What this task involves:
Rewrite every line of the data below as a numbered list. Skip the blank lines and leave the pictures out.

Data:
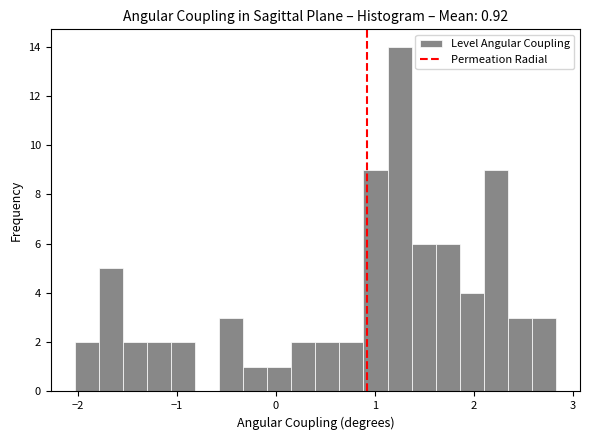

Around what value on the x-axis is the tallest bar? Give the approximate position of its centre, as read against the axis.

1.2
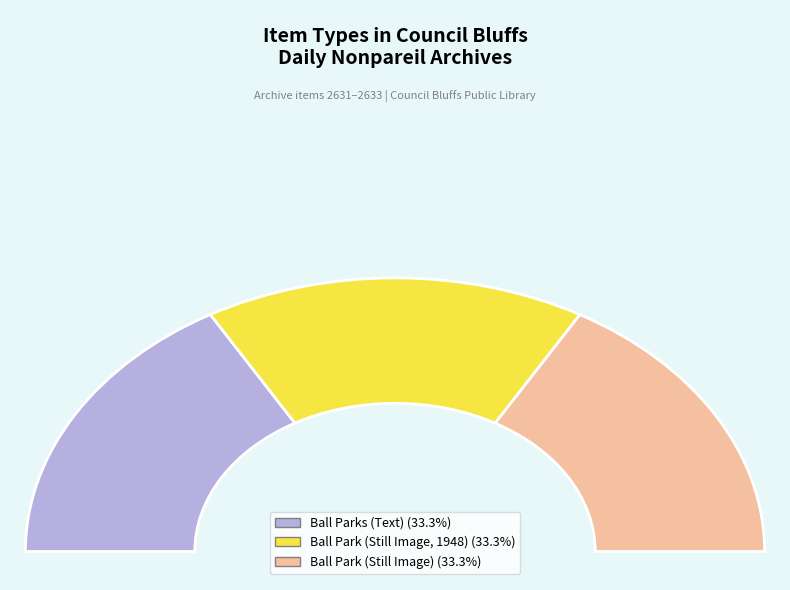

Does any single category account for the majority?

No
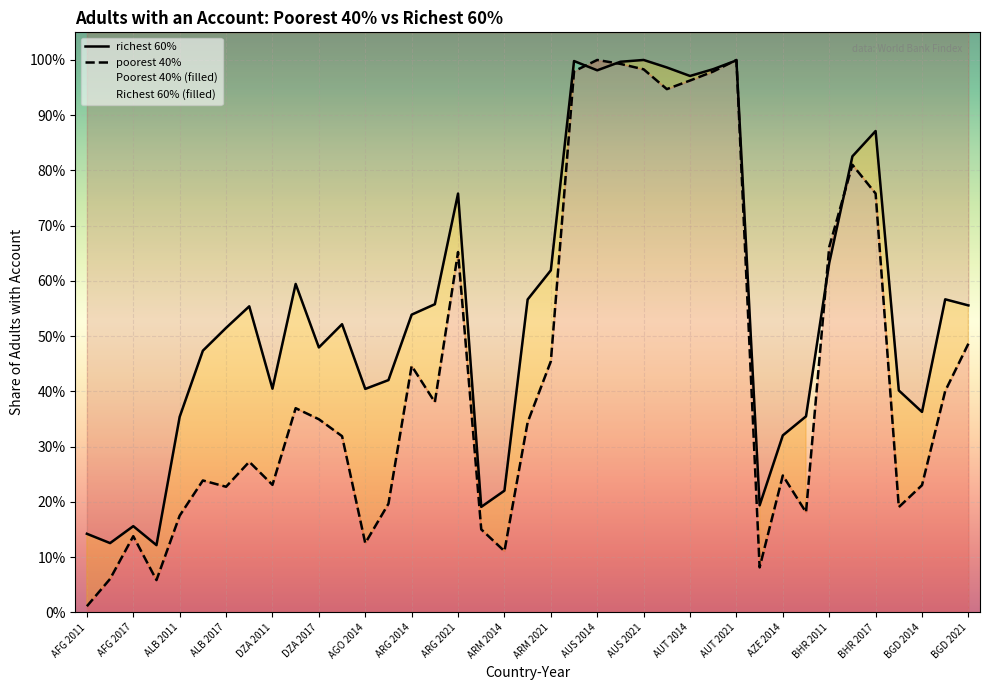

Reading left to right, transcribe all the data shown in this chart.

poorest 40%: AFG 2011=0.0	AFG 2014=0.1	AFG 2017=0.1	AFG 2021=0.1	ALB 2011=0.2	ALB 2014=0.2	ALB 2017=0.2	ALB 2021=0.3	DZA 2011=0.2	DZA 2014=0.4	DZA 2017=0.3	DZA 2021=0.3	AGO 2014=0.1	ARG 2011=0.2	ARG 2014=0.4	ARG 2017=0.4	ARG 2021=0.7	ARM 2011=0.2	ARM 2014=0.1	ARM 2017=0.3	ARM 2021=0.5	AUS 2011=1.0	AUS 2014=1.0	AUS 2017=1.0	AUS 2021=1.0	AUT 2011=0.9	AUT 2014=1.0	AUT 2017=1.0	AUT 2021=1.0	AZE 2011=0.1	AZE 2014=0.2	AZE 2017=0.2	BHR 2011=0.7	BHR 2014=0.8	BHR 2017=0.8	BGD 2011=0.2	BGD 2014=0.2	BGD 2017=0.4	BGD 2021=0.5
richest 60%: AFG 2011=0.1	AFG 2014=0.1	AFG 2017=0.2	AFG 2021=0.1	ALB 2011=0.4	ALB 2014=0.5	ALB 2017=0.5	ALB 2021=0.6	DZA 2011=0.4	DZA 2014=0.6	DZA 2017=0.5	DZA 2021=0.5	AGO 2014=0.4	ARG 2011=0.4	ARG 2014=0.5	ARG 2017=0.6	ARG 2021=0.8	ARM 2011=0.2	ARM 2014=0.2	ARM 2017=0.6	ARM 2021=0.6	AUS 2011=1.0	AUS 2014=1.0	AUS 2017=1.0	AUS 2021=1.0	AUT 2011=1.0	AUT 2014=1.0	AUT 2017=1.0	AUT 2021=1.0	AZE 2011=0.2	AZE 2014=0.3	AZE 2017=0.4	BHR 2011=0.6	BHR 2014=0.8	BHR 2017=0.9	BGD 2011=0.4	BGD 2014=0.4	BGD 2017=0.6	BGD 2021=0.6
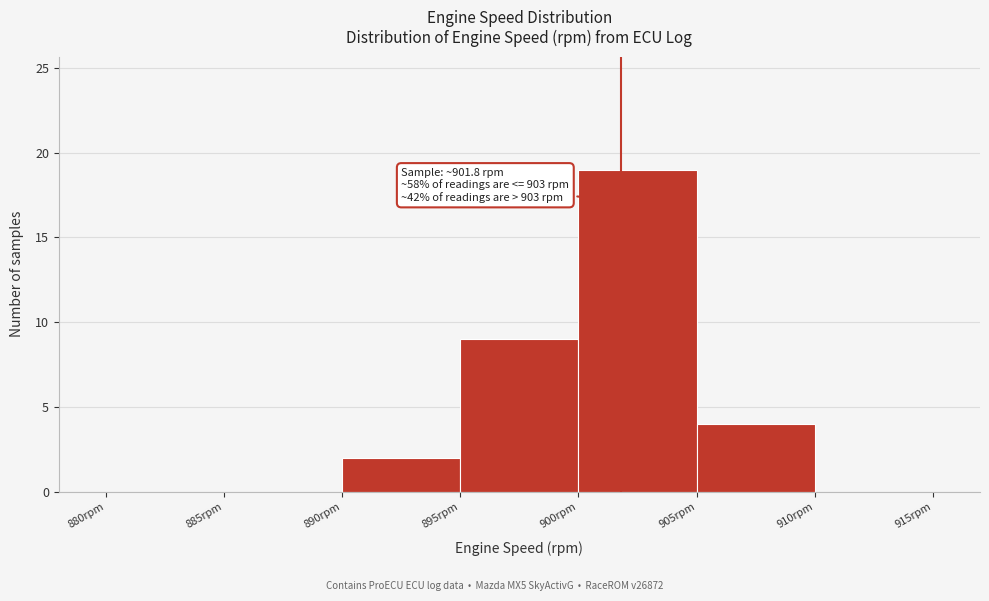

Over which range of the x-axis is the bar tallest?

900 to 905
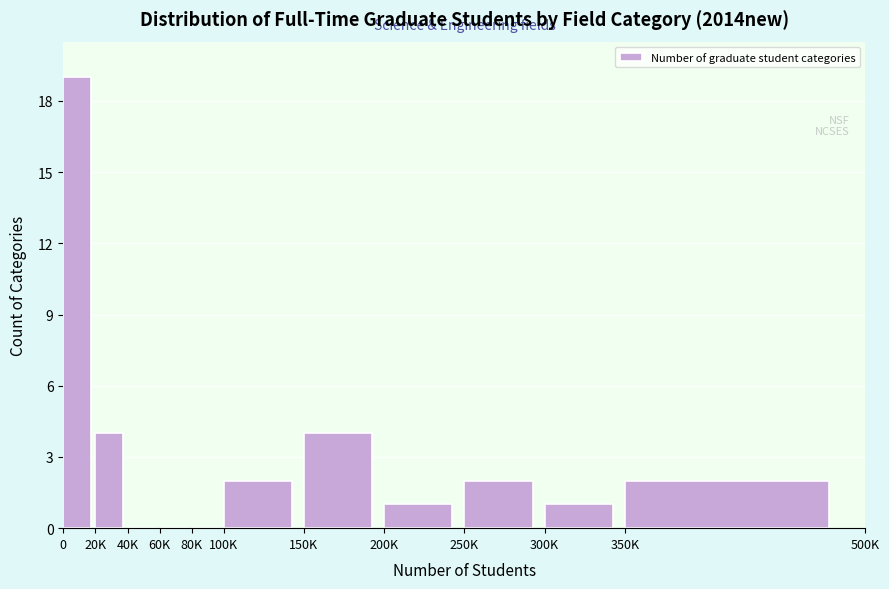

Reading right to left, extract all data points from this chart.

350K=2	300K=1	250K=2	200K=1	150K=4	100K=2	80K=0	60K=0	40K=0	20K=4	0=19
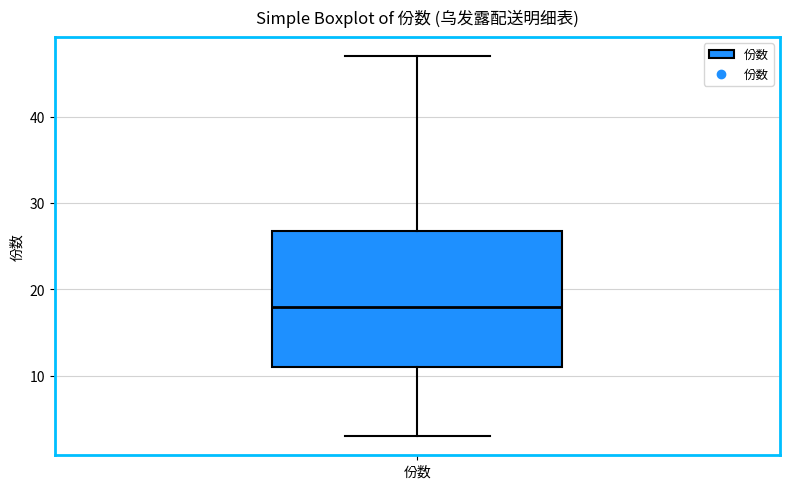

Read this box plot against the y-axis: the position of the median line, the range covered by the box, and the ends of both whiskers. The values are not printed on the chart, so give them approximately, as read against the axis.

median 18, box 11 to 27, whiskers 3 to 47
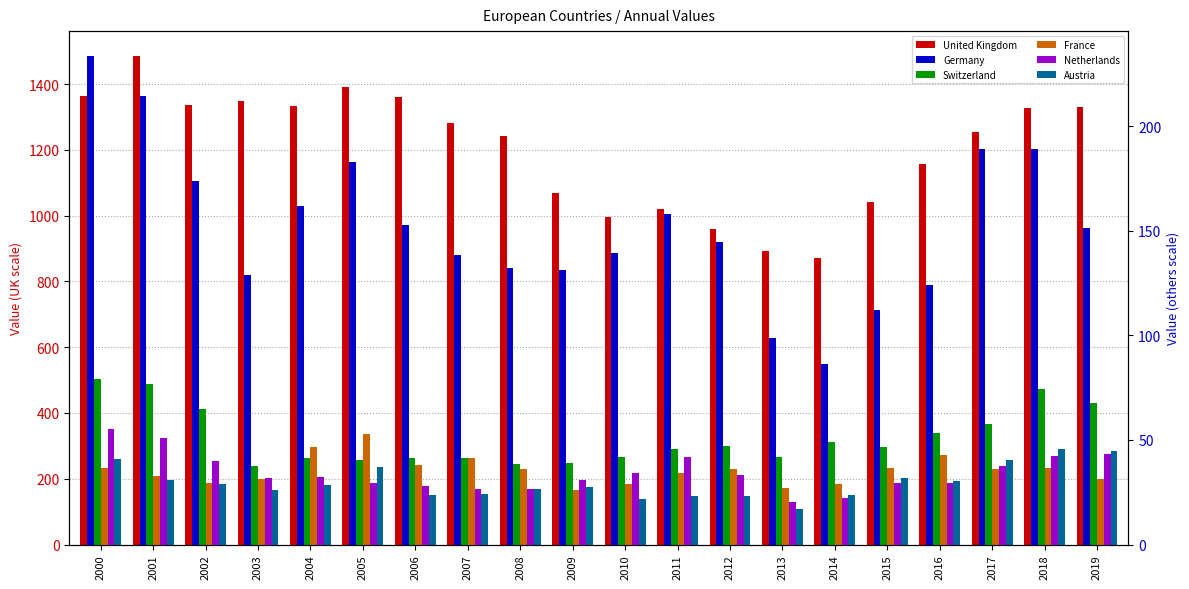

What is the highest value of the Austria series?

45.9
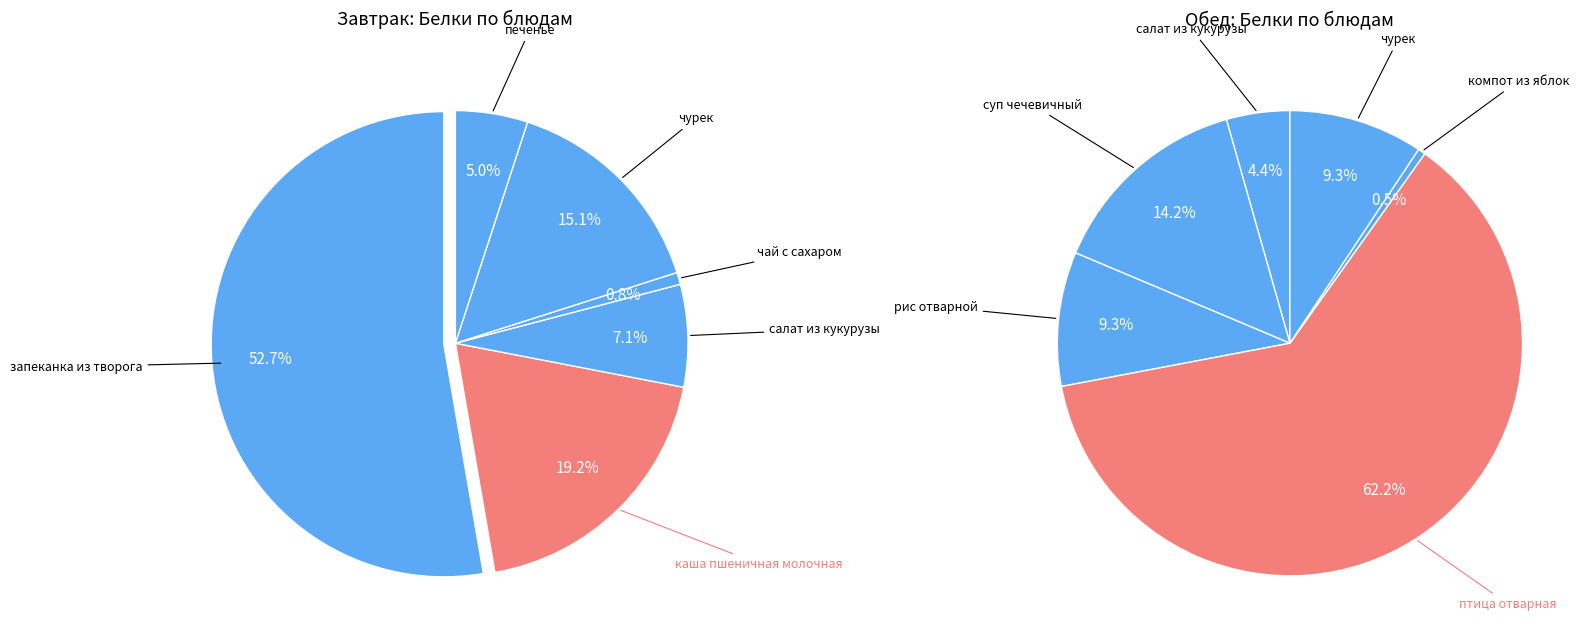

To the nearest percent, what percentage of the pie is печенье?

5%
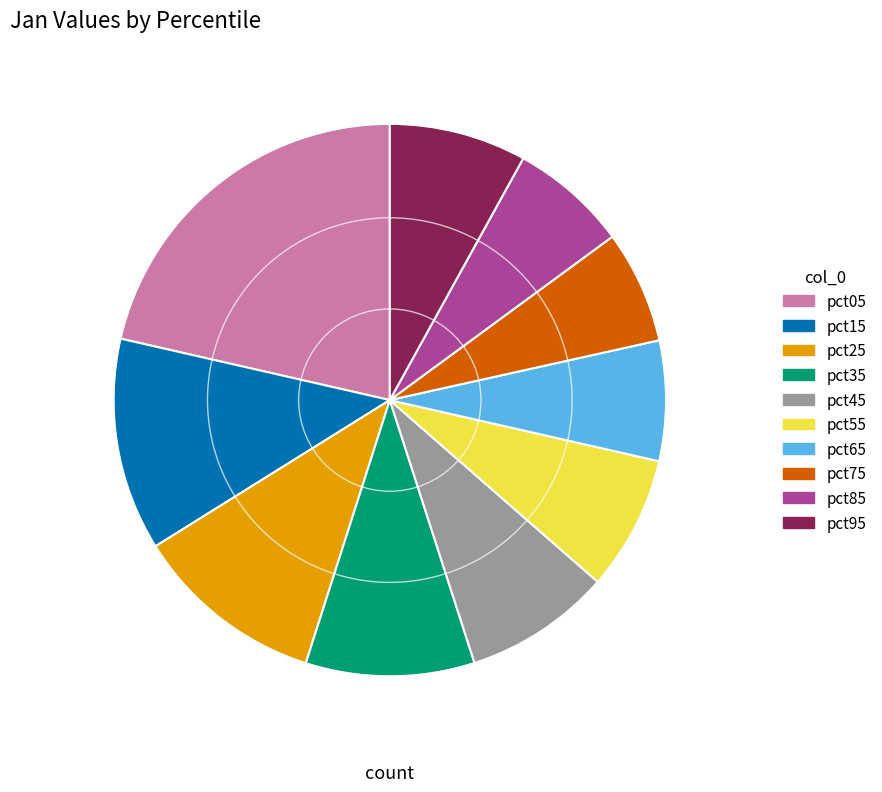

Between pct25 and pct65, which is larger?

pct25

Answer section:
1. Around what value on the x-axis is the tallest bar? Give the approximate position of its centre, as read against the axis.
2. 1.2
3. Does any single category account for the majority?
4. No
5. Reading left to right, transcribe all the data shown in this chart.
6. poorest 40%: AFG 2011=0.0	AFG 2014=0.1	AFG 2017=0.1	AFG 2021=0.1	ALB 2011=0.2	ALB 2014=0.2	ALB 2017=0.2	ALB 2021=0.3	DZA 2011=0.2	DZA 2014=0.4	DZA 2017=0.3	DZA 2021=0.3	AGO 2014=0.1	ARG 2011=0.2	ARG 2014=0.4	ARG 2017=0.4	ARG 2021=0.7	ARM 2011=0.2	ARM 2014=0.1	ARM 2017=0.3	ARM 2021=0.5	AUS 2011=1.0	AUS 2014=1.0	AUS 2017=1.0	AUS 2021=1.0	AUT 2011=0.9	AUT 2014=1.0	AUT 2017=1.0	AUT 2021=1.0	AZE 2011=0.1	AZE 2014=0.2	AZE 2017=0.2	BHR 2011=0.7	BHR 2014=0.8	BHR 2017=0.8	BGD 2011=0.2	BGD 2014=0.2	BGD 2017=0.4	BGD 2021=0.5
7. richest 60%: AFG 2011=0.1	AFG 2014=0.1	AFG 2017=0.2	AFG 2021=0.1	ALB 2011=0.4	ALB 2014=0.5	ALB 2017=0.5	ALB 2021=0.6	DZA 2011=0.4	DZA 2014=0.6	DZA 2017=0.5	DZA 2021=0.5	AGO 2014=0.4	ARG 2011=0.4	ARG 2014=0.5	ARG 2017=0.6	ARG 2021=0.8	ARM 2011=0.2	ARM 2014=0.2	ARM 2017=0.6	ARM 2021=0.6	AUS 2011=1.0	AUS 2014=1.0	AUS 2017=1.0	AUS 2021=1.0	AUT 2011=1.0	AUT 2014=1.0	AUT 2017=1.0	AUT 2021=1.0	AZE 2011=0.2	AZE 2014=0.3	AZE 2017=0.4	BHR 2011=0.6	BHR 2014=0.8	BHR 2017=0.9	BGD 2011=0.4	BGD 2014=0.4	BGD 2017=0.6	BGD 2021=0.6
8. Over which range of the x-axis is the bar tallest?
9. 900 to 905
10. Reading right to left, extract all data points from this chart.
11. 350K=2	300K=1	250K=2	200K=1	150K=4	100K=2	80K=0	60K=0	40K=0	20K=4	0=19
12. Read this box plot against the y-axis: the position of the median line, the range covered by the box, and the ends of both whiskers. The values are not printed on the chart, so give them approximately, as read against the axis.
13. median 18, box 11 to 27, whiskers 3 to 47
14. What is the highest value of the Austria series?
15. 45.9
16. To the nearest percent, what percentage of the pie is печенье?
17. 5%
18. Between pct25 and pct65, which is larger?
19. pct25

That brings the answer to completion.